Work order =
Using the listing below, work out how many lines contain the word "events", and respond with that number alone.

Information provided =
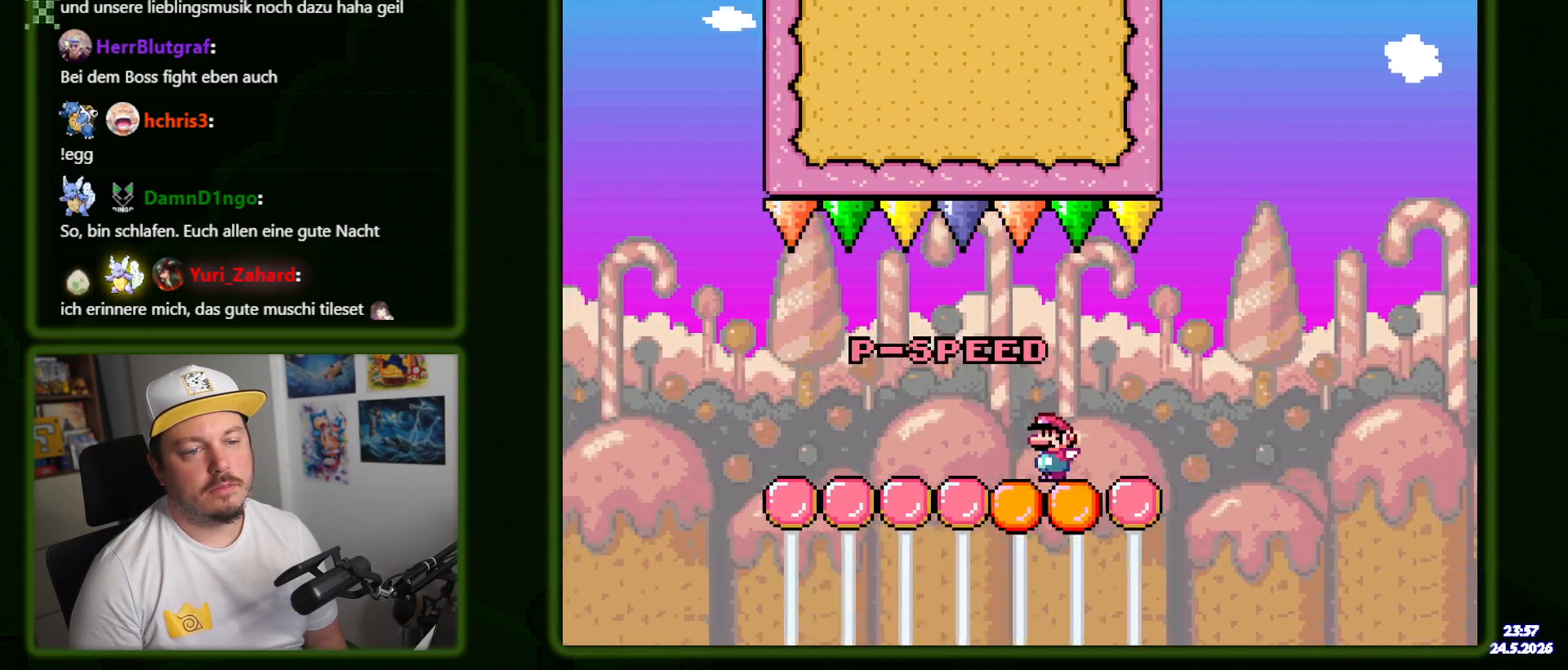
{"dt_ms": 500, "buttons": ["DPAD_LEFT"], "events": [[266, "Y", "down"], [400, "Y", "up"]]}
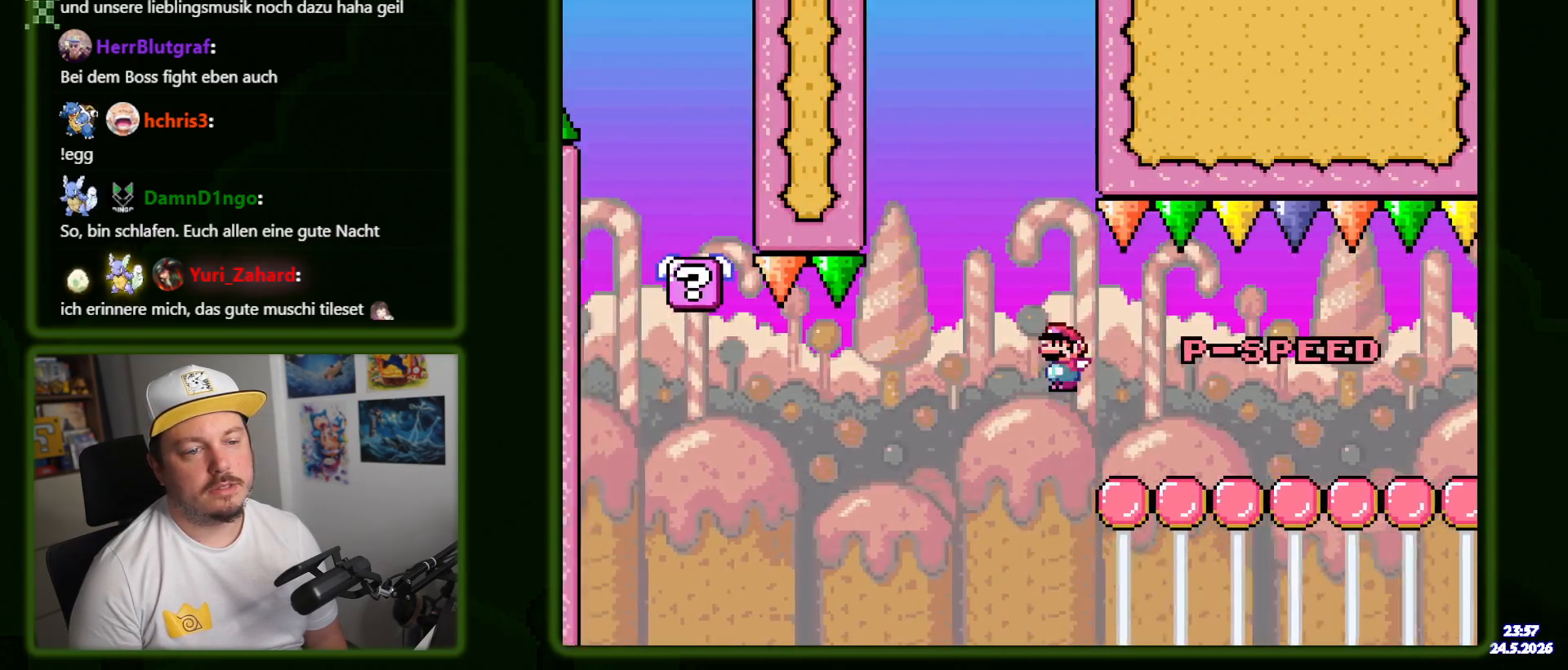
{"dt_ms": 1000, "buttons": ["Y", "DPAD_RIGHT"]}
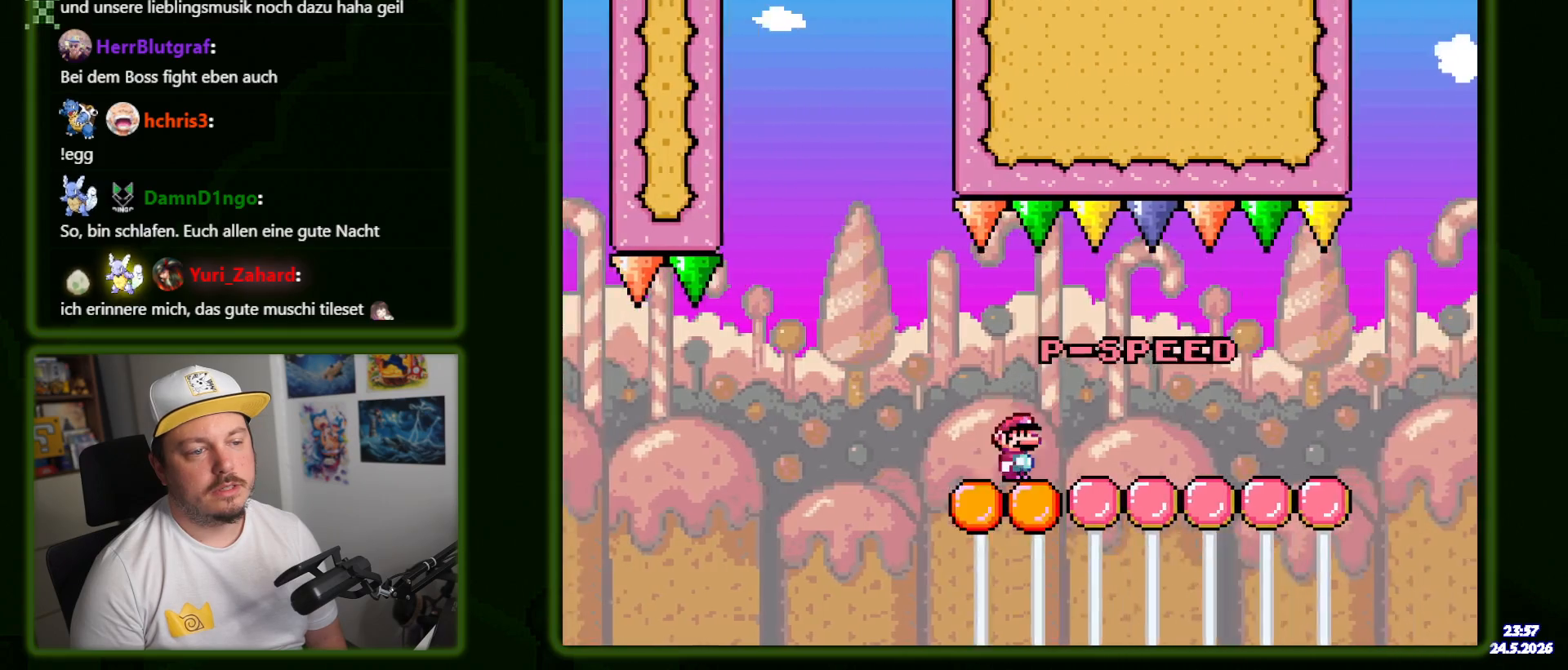
{"dt_ms": 500, "buttons": ["DPAD_RIGHT"], "events": [[50, "Y", "up"]]}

Response to this exercise =
2